I remember getting a ’server overload’ message. It took me 3 times to hit refresh to get the article. Sorry about that
I never quite understood that a total webserver could die from just 20.000 visits. It should be able to do stuff like that with 2 fingers in it’s nose while whistling a song riding on a one-wheeled bike.
As a programmer, thinking ahead about caching, being /.’ed or something is *the* thing that *always* should be somewhere in the back of your head shouln’t it?
Cache where you can, use static files if you don’t need to update it from db (like, i would cache an entire blogpost’s generated HTML including comments, and throw away the cache and update that only if a new reply is generated or the original blogpost is edited.
*WHAT* is going on inside wordpress that it gets an entire machine on its knees?
Seems to me that the proper thing to do would be to adjust the apache configuration to allow fewer concurrent connections.

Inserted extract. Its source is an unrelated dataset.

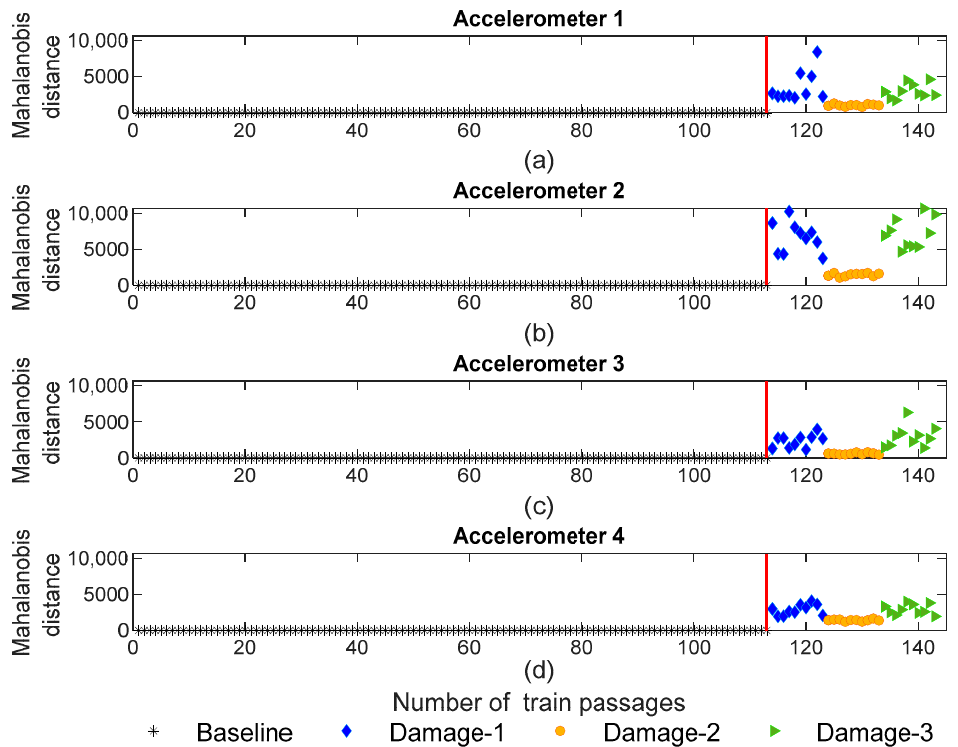
Figure 17. ARX—data fusion for all 143 baseline and damage scenarios: ( a ) MD for accelerometer 1, ( b ) MD for accelerometer 2, ( c ) MD for accelerometer 3, ( d ) MD for accelerometer 4.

Was there a reason you opted to do it in PHP (other than panic? (-: )?
S
I had turned down the Apache max children to about 50, and it was still dying. *1* wordpress hit would eat up 40% CPU and hang around for 3-10 seconds. I guess I could have turned it down to 5 children, but then the loading of graphics and files for other domains would have been impacted a lot.
I also tried changing the theme to a basic one with no images, so a blog view was just 1 html output and one css call. Didn’t help at all.
The problem was everyone hitting that one blog, so stopping the processing on that one blog was the route chosen.
Oh, I’d initially set the rand() factor to only allow 10% of the page visitors in, then upped to 20%, then settled on 40% after a bit of watching the load average levelling out.
WordPress can be horrible for high traffic situations, however the cache plugin helps a great deal. So I wondered why it wouldn’t work for you but I see you already took it back.
Then there’s something else wrong. Perhaps it was hitting the swap?
Caching is the generally accepted method for dealing with high traffic. If you’d be able to get the WP Super Cache plugin working then WordPress can handle significantly higher spikes in traffic.
The server was swapping initially, which didn’t help. I reboot, and didn’t bring back up some services which ate up memory (java apps mostly). The reduced swap, but some Apache processes were still long running and CPU intensive. I believe they were ones were someone was posting a comment and the system was trying to hit Akismet. I eventually turned that off as well.